Der vierte & fünte Stop .. das erste mal am Supercharger

Die Supercharger findet man alle ganz einfach im Navi des Teslas, auch den Zutrittscode zum Rund um die Uhr begehbaren Warteraum mit Klima und WLAN findet man dort schön dokumentiert. Bei der Anfahrt zum Charger konnten wir gleich einige Leidgenossen kennen lernen da alle Charger belegt waren. Nach ein paar Minuten warten gings dann an die 66kW Ladesäule. 40Min.. 80% Akku.. und damit dann nach Wiener Neustadt wo wir vollladen würden.

Die Zeit verging wirklich schnell und so haben wir uns dann auch bald nach Wiener Neustadt aufgemacht um noch „schnell“ vollzuladen. Die Idee war einfach Morgen nicht nochmal laden zu müssen.

Ohne großen Aufwand und einigen Tempomat unterstützen Passagen, haben wir dann Wiener Neustadt erreicht und den Tesla auf (fast) 100% geladen. Die 40Min vergingen eigentlich ganz flott und dank der vielen Supercharger Plätze mussten wir auch überhaupt nicht warten oder so. Für die Kinder war das Abteuer „Laden“ voll im Gange und alles wurde genau hinterfragt und gestest im Tesla.  Für meine Frau war das Thema E-Auto gegessen.. „Das Laden nervt!“.

Und weiter gehts ..

In Wiener Neustadt war unser Trip natürlich noch nicht beendet, von dort gings dann noch zu einer kleinen Familien Vorführung des Teslas und dann endlich heim.
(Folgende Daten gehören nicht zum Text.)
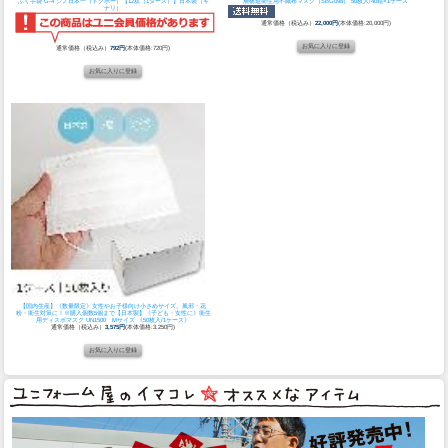
ふく手袋 G-4 シノ日本一（トクボー）【12双（1ダース）】日本製（キ
層構造衛生用不織布マスク（SBG098） 50枚入/40箱×1ケース
ナリ）
通常価格（税込み）
22,000円
(本体価格:20,000円)
通常価格（税込み）
792円
(本体価格:720円)
【国内生産】《数量限定》女性やお子様向け小さめサイズ。風邪・花
粉・衛生対策に！※購入個数5個まで
【日本製】《子ども・女性に》衛生
用ディスポマスク UN1500 Mサイズ 《50枚入/1ケース》
通常価格（税込み）
3,575円
(本体価格:3,250円)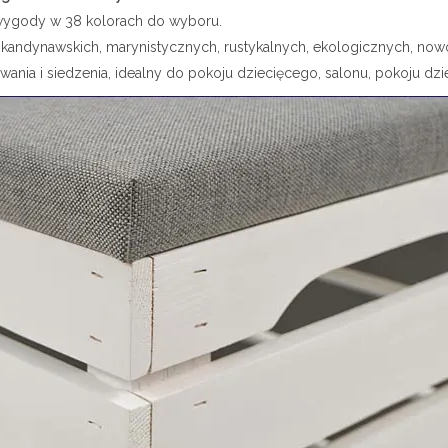
wygody w 38 kolorach do wyboru.
kandynawskich, marynistycznych, rustykalnych, ekologicznych, nowo
ia i siedzenia, idealny do pokoju dziecięcego, salonu, pokoju dzie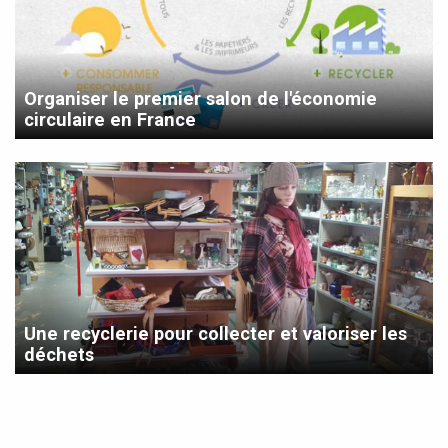
Organiser le premier salon de l'économie
circulaire en France
Une recyclerie pour collecter et valoriser les
déchets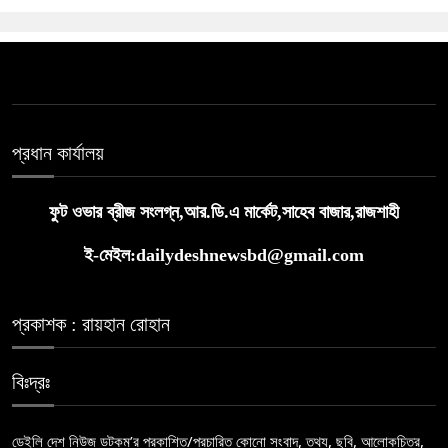
প্রধান কার্যালয়
ফুট ওভার ব্রীজ সংলগ্ন,আর.ডি.এ মার্কেট,সাহেব বাজার,রাজশাহী
ই-মেইল:dailydeshnewsbd@gmail.com
প্রকাশক : রায়হান রোহান
বিঃদ্রঃ
ডেইলি দেশ নিউজ ডটকম’র প্রকাশিত/প্রচারিত কোনো সংবাদ, তথ্য, ছবি, আলোকচিত্র,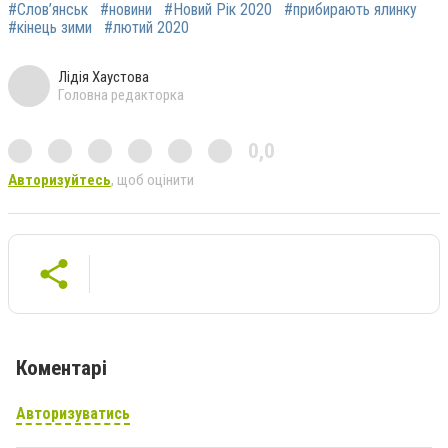
#Слов’янськ
#новини
#Новий Рік 2020
#прибирають ялинку
#кінець зими
#лютий 2020
Лідія Хаустова
Головна редакторка
0,0
Авторизуйтесь
, щоб оцінити
Коментарі
Авторизуватись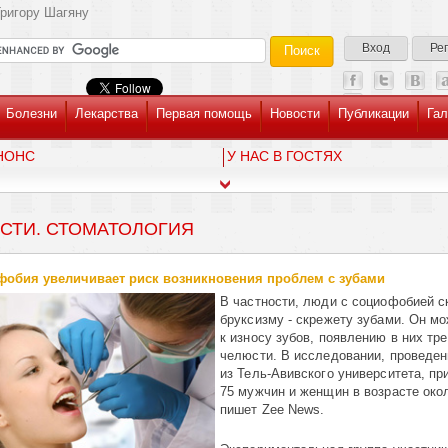
ригору Шагяну
Вход
Ре
Болезни
Лекарства
Первая помощь
Новости
Публикации
Гал
НОНС
У НАС В ГОСТЯХ
СТИ. СТОМАТОЛОГИЯ
обия увеличивает риск возникновения проблем с зубами
В частности, люди с социофобией с
бруксизму - скрежету зубами. Он м
к износу зубов, появлению в них тр
челюсти. В исследовании, проведе
из Тель-Авивского университета, пр
75 мужчин и женщин в возрасте окол
пишет Zee News.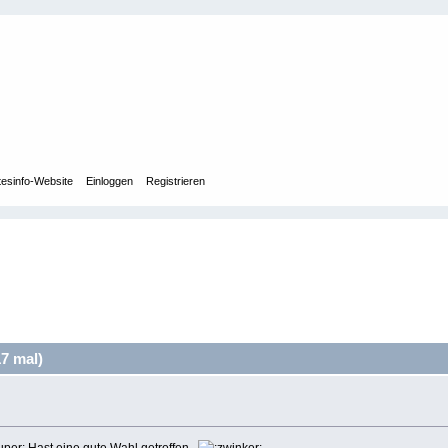
tesinfo-Website
Einloggen
Registrieren
7 mal)
Hast eine gute Wahl getroffen.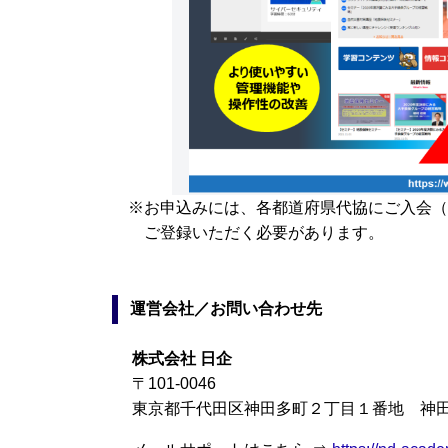
※お申込みには、各都道府県代協にご入会（
ご登録いただく必要があります。
運営会社／お問い合わせ先
株式会社 日企
〒101-0046
東京都千代田区神田多町２丁目１番地 神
Über 400km an einem Tag und einige Pausen waren auch genug für den erste Tag.

Der 2. Tag verging eher unspektakulär, eine kleine Ausfahrt nach Strasshof und dann auch schon die Rückgabe des Teslas an greenride am Supercharger in Wien.
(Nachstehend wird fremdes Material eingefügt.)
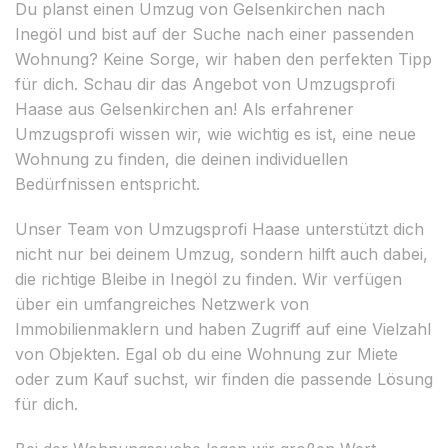
Du planst einen Umzug von Gelsenkirchen nach
Inegöl und bist auf der Suche nach einer passenden
Wohnung? Keine Sorge, wir haben den perfekten Tipp
für dich. Schau dir das Angebot von Umzugsprofi
Haase aus Gelsenkirchen an! Als erfahrener
Umzugsprofi wissen wir, wie wichtig es ist, eine neue
Wohnung zu finden, die deinen individuellen
Bedürfnissen entspricht.
Unser Team von Umzugsprofi Haase unterstützt dich
nicht nur bei deinem Umzug, sondern hilft auch dabei,
die richtige Bleibe in Inegöl zu finden. Wir verfügen
über ein umfangreiches Netzwerk von
Immobilienmaklern und haben Zugriff auf eine Vielzahl
von Objekten. Egal ob du eine Wohnung zur Miete
oder zum Kauf suchst, wir finden die passende Lösung
für dich.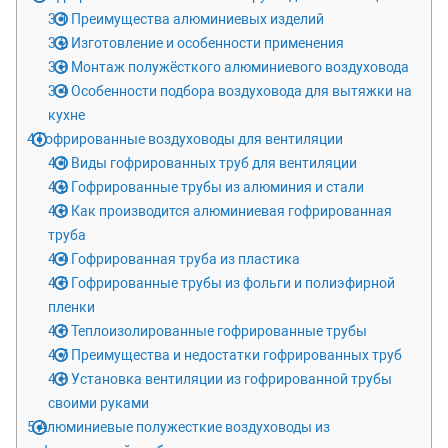
3.1
Преимущества алюминиевых изделий
3.2
Изготовление и особенности применения
3.3
Монтаж полужёсткого алюминиевого воздуховода
3.4
Особенности подбора воздуховода для вытяжки на
кухне
4
Гофрированные воздуховоды для вентиляции
4.1
Виды гофрированных труб для вентиляции
4.2
Гофрированные трубы из алюминия и стали
4.3
Как производится алюминиевая гофрированная
труба
4.4
Гофрированная труба из пластика
4.5
Гофрированные трубы из фольги и полиэфирной
пленки
4.6
Теплоизолированные гофрированные трубы
4.7
Преимущества и недостатки гофрированных труб
4.8
Установка вентиляции из гофрированной трубы
своими руками
5
Алюминиевые полужесткие воздуховоды из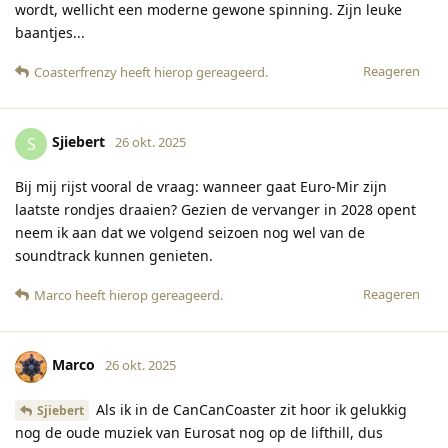
wordt, wellicht een moderne gewone spinning. Zijn leuke
baantjes...
Reageren
Coasterfrenzy
heeft hierop gereageerd
.
Sjiebert
S
26 okt. 2025
Bij mij rijst vooral de vraag: wanneer gaat Euro-Mir zijn
laatste rondjes draaien? Gezien de vervanger in 2028 opent
neem ik aan dat we volgend seizoen nog wel van de
soundtrack kunnen genieten.
Reageren
Marco
heeft hierop gereageerd
.
Marco
26 okt. 2025
Als ik in de CanCanCoaster zit hoor ik gelukkig
Sjiebert
nog de oude muziek van Eurosat nog op de lifthill, dus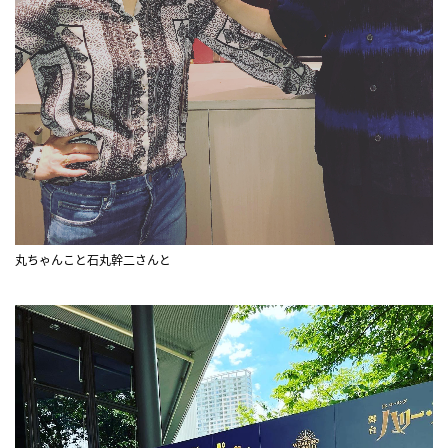
丸ちゃんこと石丸幹二さんと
Ja und wie war eigentlich das Auto an sich?

Also für mich ist ein klarer „WILL ICH HABEN“ Fall aufgetreten, jedoch muss man das ABER auch anführen.

Wäre da nicht der extrem hohe Preis des Model S und die wirklich nervige geringe Reichweite. Knappe 400km fahren und vorher 2h laden ist einfach nervig.

Das Auto an sich ist einfach ein fahrendes Smartphone. Überall verspielte Funktion wo man hin sieht oder hin greift. Der 3 geteilte LCD Tacho oder der 17“ Screen in der Mittelkonsole sind 2 der wohl auffälligsten Merkmale im Cockpit.

 

Die anderen Fahreigenschaften bemerkt dann jeder, egal ob technisch versiert oder nicht. Ein sanfter Tupfer aufs Gaspedal und der Tesla gibt Gas, steigt man als geübter Automatikfahrer dann in den nicht vorhanden Kickdown, gibt es ohne Verzögerung einen Tritt in den Rücken für alle Insassen.

Positiv kam auch der wirklich große (hintere) Kofferraum an. Ein richtiges Raumwunder. Jedoch ist die Mittelkonsole sehr sehr gewöhnungsbedürftig. Da kein Getriebe vorhanden ist, gibt es den gewohnten Getriebetunnel auch nicht. Wieso Tesla beim Model S hier nicht mitgedacht hat und das diesen Bereich für Ablagemöglichkeiten und z.B. Becherhalter genutzt hat ist für mich nicht verständlich. Offensichtlich haben die Designer aber den „Fehler“ eingesehen und beim Model 3 bereits mitgedacht.

Für mich ist die „Liebe“ zu Tesla noch nicht verflogen, aber ein Model S oder X würde ich mir zur Zeit nicht kaufen wollen. In Österreich fehlt einfach das Netz der hochperformanten Ladestationen und der Preis der Fahrzeuge ist einfach .. wie soll ich es nett ausdrücken? .. VERRÜCKT!

Trotzdem würden mich 1-2 Tage mit einem Model X und Model 3 interessieren um zu sehen wie sehr sich Tesla weiterentwickelt hat.